DIRECTIONS FOR THIS TASK: Word for word, transcribe the lines below and drop the pictures.

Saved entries
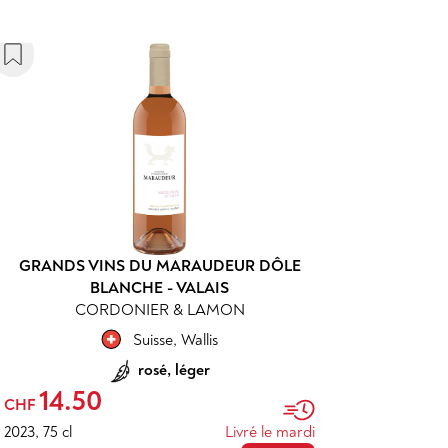
GRANDS VINS DU MARAUDEUR DÔLE
BLANCHE - VALAIS
CORDONIER & LAMON
Suisse
,
Wallis
rosé, léger
14.50
CHF
2023
,
75 cl
Livré le mardi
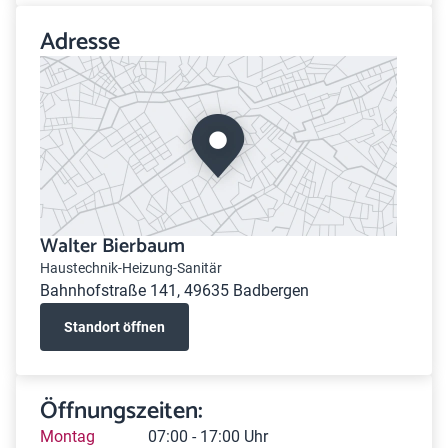
Adresse
Walter Bierbaum
Haustechnik-Heizung-Sanitär
Bahnhofstraße 141, 49635 Badbergen
Standort öffnen
Öffnungszeiten:
Montag
07:00 - 17:00 Uhr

RESPONSE FOR THIS EXERCISE:
GRANDS VINS DU MARAUDEUR DÔLE
BLANCHE - VALAIS
CORDONIER & LAMON
Suisse
,
Wallis
rosé, léger
14.50
CHF
2023
,
75 cl
Livré le mardi
Adresse
Walter Bierbaum
Haustechnik-Heizung-Sanitär
Bahnhofstraße 141, 49635 Badbergen
Standort öffnen
Öffnungszeiten:
Montag
07:00 - 17:00 Uhr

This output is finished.